Project for Lent

I’ve always loved the Church Year. I like having annual rhythms, knowing that cold weather will bring Christmas, an abating of the heat brings Hajj, and that the sun’s return brings Spring Break and road trips. I like feeling that my life is connected to the earth and its seasons. So although I question the authenticity of Easter and Resurrection, Ash Wednesday is Ash Wednesday, and you eat pancakes on Shrove Tuesday and get the ashes on your forehead Wednesday night. Forty days later, Maundy Thursday is for footwashing the day before Good Friday, the Saturday is the Harrowing of Hell, and Sunday you celebrate spring and the renewal of all things. In between, Lent is a time of self-denial and contrition; we examine our lives, think of ways to make them better, and put those plans into practice. Early spring, a better time for resolutions than mid-winter, when we have the energy to stick with them.

At church the last several weeks, the pastor’s been talking about transformations; listening to this every week helped me get out of a relationship that wasn’t doing anything (good) for me, and it’s helped me think through how I want to change. I want to be happier. To get there, I need more confidence — that I can be happy, that I deserve to be happy, that if I go out into the world looking for happiness it can be found. This matches with the research I’ve been doing into training teachers; the strongest determiner of a teacher’s ability to reach a student is that teacher’s self-efficacy beliefs, or self-confidence. I’ve thought about what would help mine, and I’ve worked out a project.

Four and a half years ago I hated myself. I knew that I was attracted to other men and not to my wife, but I was afraid and conservative and unwilling to be gay. Now I’m out and proud, though I’ve moved past the phase where I have to tell everyone I see.

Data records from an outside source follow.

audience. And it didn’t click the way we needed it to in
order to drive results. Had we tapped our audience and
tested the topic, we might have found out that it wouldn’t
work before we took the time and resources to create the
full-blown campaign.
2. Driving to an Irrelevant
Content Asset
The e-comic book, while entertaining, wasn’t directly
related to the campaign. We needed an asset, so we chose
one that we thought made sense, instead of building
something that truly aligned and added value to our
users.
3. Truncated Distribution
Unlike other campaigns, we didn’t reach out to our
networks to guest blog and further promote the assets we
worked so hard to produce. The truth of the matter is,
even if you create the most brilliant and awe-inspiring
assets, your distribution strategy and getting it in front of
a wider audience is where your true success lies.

The problem is, that self-hating religious conservative is still inside my head. So is everyone else I’ve ever been, like the little kid who can’t stop crying — it gets crowded and hard to focus in here sometimes. I’ve been rejecting thirty-ish-year-old me, though; I refuse to listen to him and the poison he spreads. He does this because he was rejected so dramatically by the ex, her family, and most of his friends, and himself.

I want to bring him peace. I mean, I was married for eight years, which is something like 22% of my entire life. It’s too big a piece to keep ignoring. My project for Lent this year is to reconcile who I was then with who I am now. It may be too ambitious for forty-five days, but I think it’s a worthy goal.

As a sign, to remind myself, I’m shaving. I like my bearded face — I like bearded faces in general — so if I can reconcile myself to the sight of my own hairless face, I should be able to make peace with anything.